Economic Issues

Role Of Technology Cited For Boom

With tomorrow marking the arrival of the longest sustained economic boom in the nation's history, newspapers and magazines are full of analyses attempting to pinpoint the factors responsible.

In addition to citing new economic and political policies more favorable to growth and prosperity, many -- if not all -- of the articles give considerable credit to investment in technology throughout the period.

  • U.S. businesses poured more than $2 trillion into computers, software and other technological products during the 1990s.

  • Last year alone, corporate spending on technology grew 22 percent to $510 billion, accounting for more than 40 percent of all business investment.

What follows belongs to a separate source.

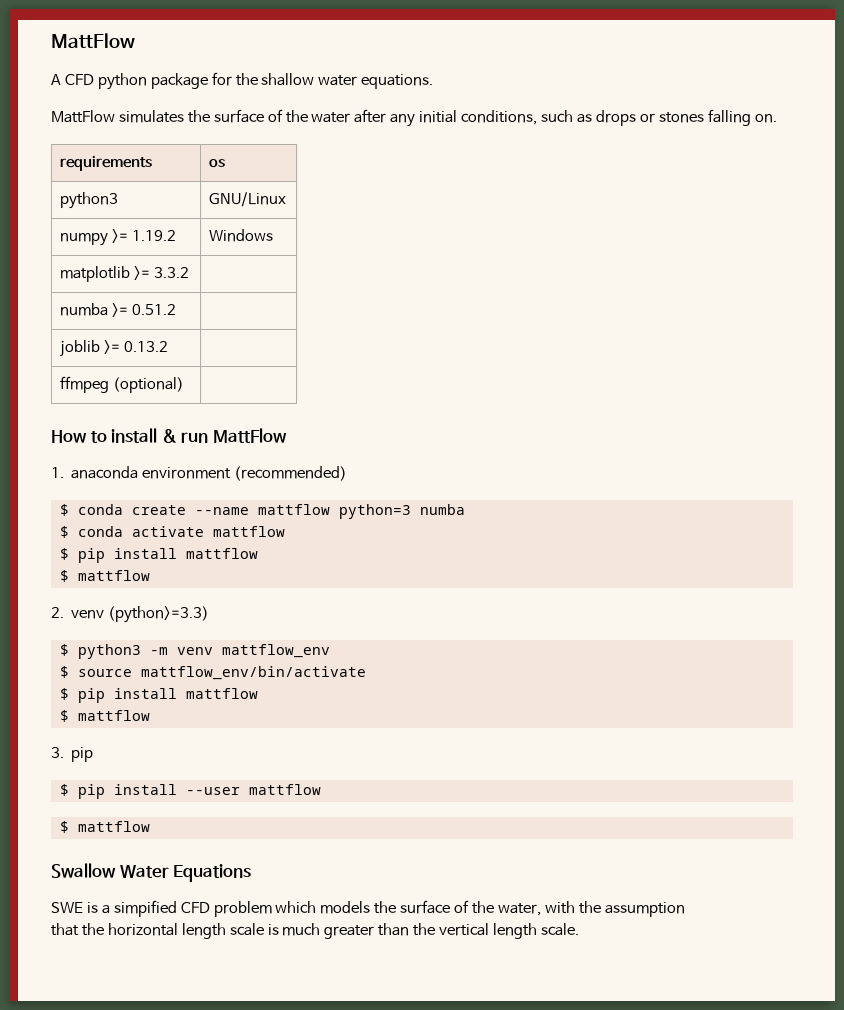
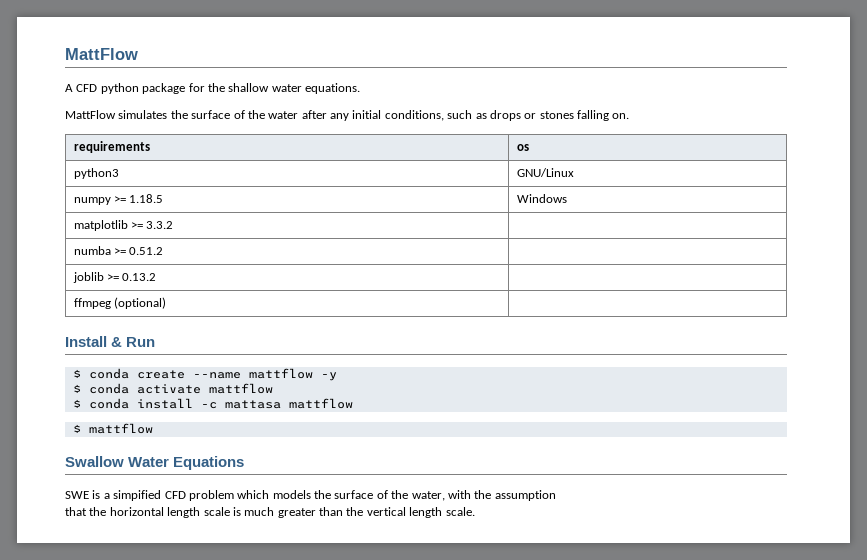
[131,230,176,241] 1.19.2 -> [129,194,164,203] 1.18.5
[51,428,287,443] [51,466,348,481] How to install & run MattFlow // 1. anaconda environment (recommended) -> [65,336,156,347] Install & Run
[338,504,465,519] python=3 numba -> [320,372,337,381] -y
[77,548,258,563] [59,570,150,582] [51,606,210,623] [59,644,330,659] [59,666,366,680] [59,688,258,703] [59,710,150,722] [51,747,94,762] [59,784,240,799] pip install mattflow // $ mattflow // 2. venv (python>=3.3) // $ python3 -m venv mattflow_env // $ source mattflow_env/bin/activate // $ pip install mattflow // $ mattflow // 3. pip // $ pip install --user -> [88,398,281,409] conda install -c mattasa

  • Such investments have boosted productivity an average of 2.6 percent a year since 1996 -- up sharply from the 1.4 percent average annual increase for the years 1974 to 1995.

  • At 1.4 percent a year, living standards double in 50 year -- but at 2.6 percent, they double in just 27 years.

Typically, at this point in an expansion, productivity growth decelerates because companies are reaching deeper into their pile of investment ideas and hiring less-skilled workers. But this time is different, economists surmise, because technology has become so cheap and so pervasive that it is finally making an impact in the statistics.

Experts explain that increases in productivity are not confined to technology companies, but are shared by other industries that employ the tools of technology.

Economists had been puzzled why the payoff from technology didn't show up earlier. One explanation they advance is that the economy needed some time to learn how to achieve optimum employment of the new tools. It took awhile to learn.